Mac OSX: After years of being overshadowed by Windows-based computers, notebooks (iBooks and MacBooks) that use the Mac OSX (also known as Leopard, in its latest incarnation) are gaining more acceptance. Third-party developers are building a substantial library of software to supplement the already impressive stable of Mac-exclusive applications, such as iTunes, iLife, and Garage Band, that are shipped with every Mac. Macs excel at creative tasks, such as music creation, photo editing, and video production. They're also more or less free of the viruses and spyware that plague Windows users (though it's a matter of debate whether this security will last or not). Sadly, you'll still encounter some compatibility issues with peripherals, such as printers, cell phones, back-up drives, and 3G wireless broadband cards (also, known as WAN cards, more on that later). And unless you're in publishing or graphic design, the corporate world doesn't appear to be embracing Macs any time soon.
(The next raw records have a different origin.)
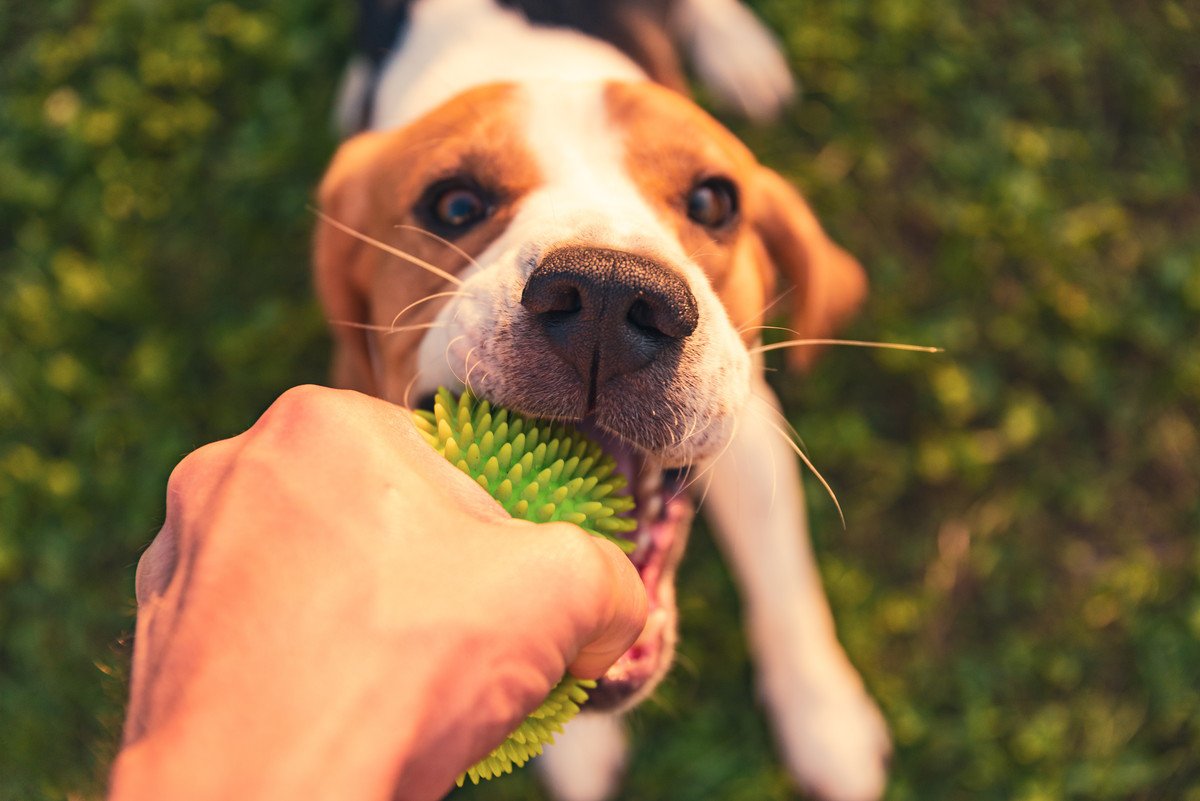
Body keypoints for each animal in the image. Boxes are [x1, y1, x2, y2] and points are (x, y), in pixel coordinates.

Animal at [319, 1, 892, 801]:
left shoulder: (750, 431)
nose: (609, 295)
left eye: (714, 199)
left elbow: (785, 587)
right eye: (454, 203)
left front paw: (824, 721)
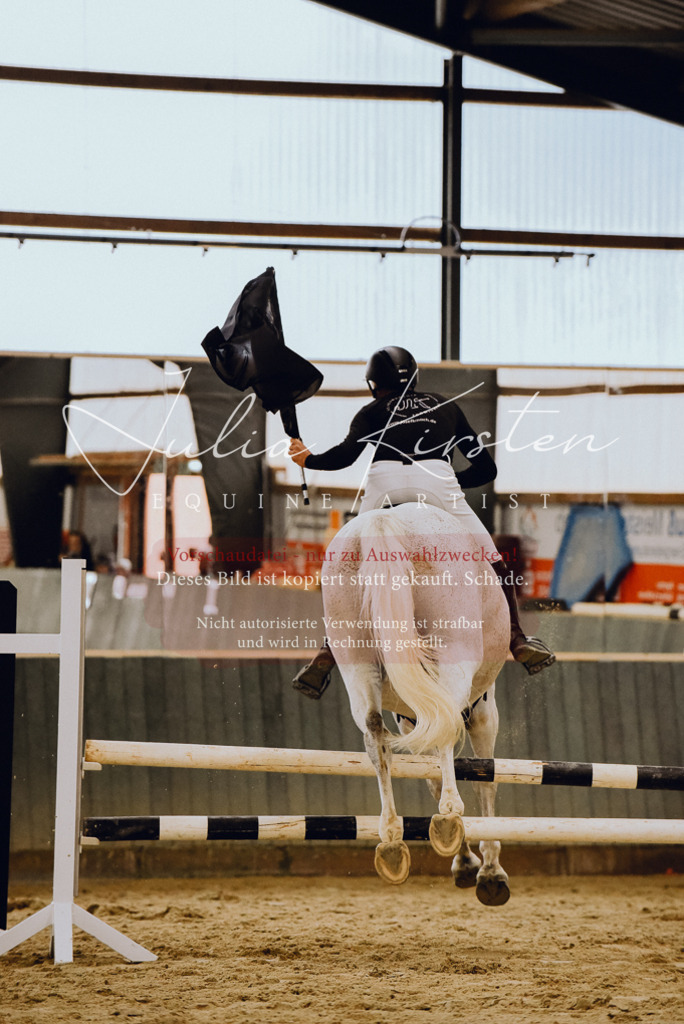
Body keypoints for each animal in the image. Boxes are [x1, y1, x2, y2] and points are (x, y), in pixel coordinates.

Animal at [321, 502, 511, 904]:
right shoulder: (483, 712)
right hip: (453, 657)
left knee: (375, 735)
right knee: (446, 734)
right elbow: (484, 781)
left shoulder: (413, 719)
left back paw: (392, 837)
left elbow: (434, 774)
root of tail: (385, 520)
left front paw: (466, 861)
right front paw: (488, 869)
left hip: (357, 665)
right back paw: (450, 816)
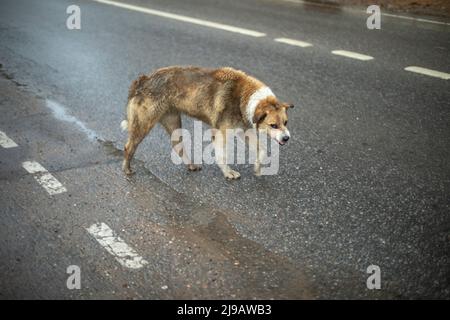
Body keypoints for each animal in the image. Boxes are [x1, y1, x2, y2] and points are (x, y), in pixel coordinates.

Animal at [121, 66, 294, 179]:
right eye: (273, 125)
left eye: (286, 122)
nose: (286, 138)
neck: (246, 97)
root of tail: (143, 80)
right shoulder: (221, 132)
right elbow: (222, 156)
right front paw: (228, 172)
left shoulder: (244, 130)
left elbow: (262, 149)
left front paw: (257, 168)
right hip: (144, 123)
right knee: (129, 146)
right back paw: (127, 169)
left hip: (173, 121)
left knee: (177, 146)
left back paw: (191, 165)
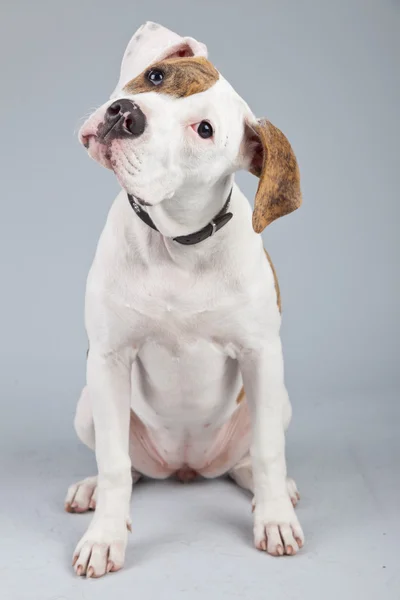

Linux: If you're adventurous, or a tinkerer, you can always opt for Linux. Linux comes in many flavors called distributions. Dell sells PCs with the Ubuntu Linux distribution -- which is the Linux operating system plus a collection of useful software programs -- pre-installed. Ubuntu features useful apps including a Web browser, as well as presentation, document, spreadsheet, and instant-messaging software, and is the particular brand we would recommend, as it is the most user friendly and has one of the largest libraries of available software. Linux has many of the same pros (near invulnerability to viruses and spyware) and cons (lack of games and compatibility issues) as Mac OS X, but has an incredible library of solid free software like Tomboy, a note-taking application, Photoshop replacement GIMP, and the Open Office suite. These aren't perfect programs, by any means, but they certainly get the job done, and on the cheap (meaning, free). Plus, opting for a Linux-based laptop lets you take a stand against Steve Jobs and/or Bill Gates. The downside is that even basic troubleshooting may be a bit much for the novice computer user. Dell will sell technical support, and there is a large community of users out there who are very willing to help you solve your problems if you visit the Ubuntu forums, however solving issues in Linux can often involve complex command line operations or editing cryptic text files buried in hard to find places. If you have to ask what those terms mean, then you probably shouldn't be getting Linux.